Until the recent scare gave me my first white hairs, I had been sitting on the floor, facing the girl, with the mummified monstrosity a few feet to my right. Now I reposition the blanket and sit with a clear view of both Jolie and Orc.
“You said those three days in his cottage, Hiskott was sick and then he changed, he wasn’t just Hiskott anymore. What do you mean—that you don’t think he had this power when he checked in, that it
came to him somehow while he was staying there?”
Now Jolie, who was seven when life in the Corner changed, relies on family legend, which has been crafted and polished around dinner tables and firesides, in days of despondency and days of fragile but enduring hope, when they dared not discuss rebellion and, instead, told and retold one another the stories of their years of oppression, thereby transforming their suffering into a tale of endurance from which they could draw courage.
As that legend has it, Dr. Norris Hiskott arrives in a Mercedes S600, a far more high-end vehicle than what the average guest at their motor court drives. On first appearance, he seems to have been born for this day. Since dawn, a cold breeze has come off the sea, tinctured with an iodine scent from masses of decomposing seaweed that storm waves flung across near-shore rock formations two days earlier. The disturbing odor, the penetrating chill, and the curdled gray sky, lowering by the hour with a pending storm of predicted ferocity, have combined to raise in the Harmonys a mild, persistent disquiet. When registering Norris Hiskott in Cottage 9, Aunt Lois thinks it’s curious that he’s wearing Gucci loafers, expensive tailored slacks, a gold Rolex—and a hooded jersey tattered at the cuffs and stained as if he fished it out of a Dumpster. Although some people might feel the day is cold enough to justify gloves, the pair he’s wearing are as peculiar as the jersey. These are gardening gloves, and he does not take them off. Likewise, he keeps the hood up throughout the registration process. Aunt Lois thinks perhaps some kid would wear a hoodie indoors, but not usually a man of about fifty and not one of this man’s social position and sophistication. He seems furtive, as well, never making eye contact.

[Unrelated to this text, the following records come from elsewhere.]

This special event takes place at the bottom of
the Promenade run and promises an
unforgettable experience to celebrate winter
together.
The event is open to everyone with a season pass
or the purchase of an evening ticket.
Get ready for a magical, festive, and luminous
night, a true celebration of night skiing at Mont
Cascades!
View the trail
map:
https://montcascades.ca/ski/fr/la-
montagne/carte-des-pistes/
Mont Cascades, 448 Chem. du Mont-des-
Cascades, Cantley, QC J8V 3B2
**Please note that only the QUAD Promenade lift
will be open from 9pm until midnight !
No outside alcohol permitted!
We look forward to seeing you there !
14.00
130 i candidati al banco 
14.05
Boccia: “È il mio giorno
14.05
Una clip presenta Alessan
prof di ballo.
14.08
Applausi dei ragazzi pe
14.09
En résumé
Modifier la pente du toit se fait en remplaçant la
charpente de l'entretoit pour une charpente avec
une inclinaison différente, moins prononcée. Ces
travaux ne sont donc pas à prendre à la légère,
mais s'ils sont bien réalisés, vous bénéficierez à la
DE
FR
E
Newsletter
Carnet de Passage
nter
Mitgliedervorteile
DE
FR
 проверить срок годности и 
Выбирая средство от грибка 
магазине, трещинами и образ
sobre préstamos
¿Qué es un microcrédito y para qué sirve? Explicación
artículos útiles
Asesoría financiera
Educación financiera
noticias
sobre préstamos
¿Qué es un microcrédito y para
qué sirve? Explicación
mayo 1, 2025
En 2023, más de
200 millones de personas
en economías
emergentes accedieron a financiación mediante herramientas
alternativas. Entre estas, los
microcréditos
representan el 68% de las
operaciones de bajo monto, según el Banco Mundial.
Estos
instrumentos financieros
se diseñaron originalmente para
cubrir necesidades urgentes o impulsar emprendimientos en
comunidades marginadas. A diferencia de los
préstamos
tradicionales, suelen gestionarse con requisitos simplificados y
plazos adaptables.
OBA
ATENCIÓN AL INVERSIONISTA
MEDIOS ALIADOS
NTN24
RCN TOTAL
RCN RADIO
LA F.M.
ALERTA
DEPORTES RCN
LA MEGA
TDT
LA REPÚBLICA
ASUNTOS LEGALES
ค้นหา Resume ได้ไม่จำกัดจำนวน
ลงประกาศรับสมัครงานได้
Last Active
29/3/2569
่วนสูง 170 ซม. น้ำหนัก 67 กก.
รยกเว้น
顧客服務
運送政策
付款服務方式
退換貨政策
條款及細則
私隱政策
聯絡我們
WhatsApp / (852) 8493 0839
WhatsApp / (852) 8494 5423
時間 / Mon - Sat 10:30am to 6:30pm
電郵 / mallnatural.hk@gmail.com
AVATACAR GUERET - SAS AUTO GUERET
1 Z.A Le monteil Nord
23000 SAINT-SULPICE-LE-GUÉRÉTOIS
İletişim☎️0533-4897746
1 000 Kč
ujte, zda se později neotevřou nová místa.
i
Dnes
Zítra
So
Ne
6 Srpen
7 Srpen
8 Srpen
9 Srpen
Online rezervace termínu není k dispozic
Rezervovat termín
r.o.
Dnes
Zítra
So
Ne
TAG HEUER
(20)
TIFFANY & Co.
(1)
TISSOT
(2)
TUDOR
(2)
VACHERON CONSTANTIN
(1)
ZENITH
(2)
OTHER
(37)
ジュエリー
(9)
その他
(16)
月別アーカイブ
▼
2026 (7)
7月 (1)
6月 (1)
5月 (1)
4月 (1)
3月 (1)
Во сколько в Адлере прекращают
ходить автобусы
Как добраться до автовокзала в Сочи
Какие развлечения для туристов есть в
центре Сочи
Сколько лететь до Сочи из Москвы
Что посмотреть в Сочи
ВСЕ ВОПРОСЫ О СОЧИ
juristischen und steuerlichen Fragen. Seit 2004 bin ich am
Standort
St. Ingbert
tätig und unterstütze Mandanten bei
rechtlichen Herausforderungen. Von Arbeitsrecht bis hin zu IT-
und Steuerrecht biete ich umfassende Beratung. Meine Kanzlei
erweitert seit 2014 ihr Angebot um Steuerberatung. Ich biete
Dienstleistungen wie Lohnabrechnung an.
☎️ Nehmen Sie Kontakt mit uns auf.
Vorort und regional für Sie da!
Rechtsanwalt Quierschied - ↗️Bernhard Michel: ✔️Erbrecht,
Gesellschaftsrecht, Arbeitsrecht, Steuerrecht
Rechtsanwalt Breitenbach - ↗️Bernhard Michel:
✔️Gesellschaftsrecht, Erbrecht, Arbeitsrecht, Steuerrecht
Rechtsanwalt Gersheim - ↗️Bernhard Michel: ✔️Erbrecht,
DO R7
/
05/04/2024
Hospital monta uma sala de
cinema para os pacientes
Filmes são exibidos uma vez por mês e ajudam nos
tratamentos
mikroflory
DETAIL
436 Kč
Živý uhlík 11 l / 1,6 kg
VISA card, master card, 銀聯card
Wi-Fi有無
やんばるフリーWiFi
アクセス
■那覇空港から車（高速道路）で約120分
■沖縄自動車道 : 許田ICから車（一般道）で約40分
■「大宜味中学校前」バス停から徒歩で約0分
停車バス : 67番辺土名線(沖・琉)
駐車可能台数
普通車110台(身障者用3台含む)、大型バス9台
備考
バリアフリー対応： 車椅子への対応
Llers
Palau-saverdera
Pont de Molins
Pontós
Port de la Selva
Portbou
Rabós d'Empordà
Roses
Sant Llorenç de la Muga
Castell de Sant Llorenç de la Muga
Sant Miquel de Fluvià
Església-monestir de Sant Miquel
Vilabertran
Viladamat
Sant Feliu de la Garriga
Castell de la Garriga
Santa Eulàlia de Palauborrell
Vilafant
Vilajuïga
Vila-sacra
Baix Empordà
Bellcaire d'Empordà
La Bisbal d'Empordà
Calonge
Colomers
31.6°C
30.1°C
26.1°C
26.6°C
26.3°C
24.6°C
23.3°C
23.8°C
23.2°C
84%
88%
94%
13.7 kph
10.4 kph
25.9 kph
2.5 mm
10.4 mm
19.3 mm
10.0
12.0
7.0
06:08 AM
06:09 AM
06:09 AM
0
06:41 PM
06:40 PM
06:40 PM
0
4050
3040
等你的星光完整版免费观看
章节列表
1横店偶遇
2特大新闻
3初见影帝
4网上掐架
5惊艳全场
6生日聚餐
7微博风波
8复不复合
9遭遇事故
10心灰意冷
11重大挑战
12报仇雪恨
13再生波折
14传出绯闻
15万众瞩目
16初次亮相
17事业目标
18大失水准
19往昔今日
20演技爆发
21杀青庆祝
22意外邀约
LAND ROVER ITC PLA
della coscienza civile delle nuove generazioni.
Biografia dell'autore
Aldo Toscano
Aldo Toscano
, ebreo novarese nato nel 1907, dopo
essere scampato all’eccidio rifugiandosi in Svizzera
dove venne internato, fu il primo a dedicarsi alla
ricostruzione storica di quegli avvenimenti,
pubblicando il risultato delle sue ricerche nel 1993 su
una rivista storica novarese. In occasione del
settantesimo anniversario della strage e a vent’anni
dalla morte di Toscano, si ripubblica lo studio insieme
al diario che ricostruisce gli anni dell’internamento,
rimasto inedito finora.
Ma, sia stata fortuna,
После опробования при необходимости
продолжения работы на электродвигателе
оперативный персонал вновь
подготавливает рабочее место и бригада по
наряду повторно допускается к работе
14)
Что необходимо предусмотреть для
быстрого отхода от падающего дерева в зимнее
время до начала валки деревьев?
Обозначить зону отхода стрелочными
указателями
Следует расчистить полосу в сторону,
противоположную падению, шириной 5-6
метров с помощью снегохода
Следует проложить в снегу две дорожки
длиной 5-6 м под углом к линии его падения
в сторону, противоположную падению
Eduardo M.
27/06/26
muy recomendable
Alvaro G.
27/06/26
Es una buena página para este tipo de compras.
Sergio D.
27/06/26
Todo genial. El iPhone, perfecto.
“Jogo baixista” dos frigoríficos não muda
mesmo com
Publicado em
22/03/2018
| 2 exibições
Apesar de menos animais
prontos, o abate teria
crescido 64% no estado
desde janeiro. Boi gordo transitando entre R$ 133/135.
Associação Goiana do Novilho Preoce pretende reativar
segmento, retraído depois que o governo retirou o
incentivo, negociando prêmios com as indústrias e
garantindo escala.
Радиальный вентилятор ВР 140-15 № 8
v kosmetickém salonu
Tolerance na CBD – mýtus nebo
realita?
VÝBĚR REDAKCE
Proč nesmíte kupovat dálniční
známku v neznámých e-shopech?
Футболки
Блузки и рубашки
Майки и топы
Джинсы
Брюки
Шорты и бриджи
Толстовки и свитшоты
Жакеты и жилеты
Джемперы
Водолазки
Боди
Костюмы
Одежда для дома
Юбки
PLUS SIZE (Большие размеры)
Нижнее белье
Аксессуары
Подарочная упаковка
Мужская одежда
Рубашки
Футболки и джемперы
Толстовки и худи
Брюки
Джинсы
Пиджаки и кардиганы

From what Jolie previously said, I hadn’t inferred that the change in Hiskott that brought him this cruel power also altered him physically in some disastrous way. But this makes sense of his envy and of his too-beautiful-to-live decrees.
Holed up in Cottage 9, he refuses maid service, on the pretense that he is gravely ill with the flu, yet he seems to have a healthy appetite, for he orders a lot of take-out from the diner. Leaving his door unlocked, he asks that the food be left on the small table beside the armchair in the sitting area, and he leaves money for the charges plus tip. Hiskott remains in the bathroom while the delivery is made.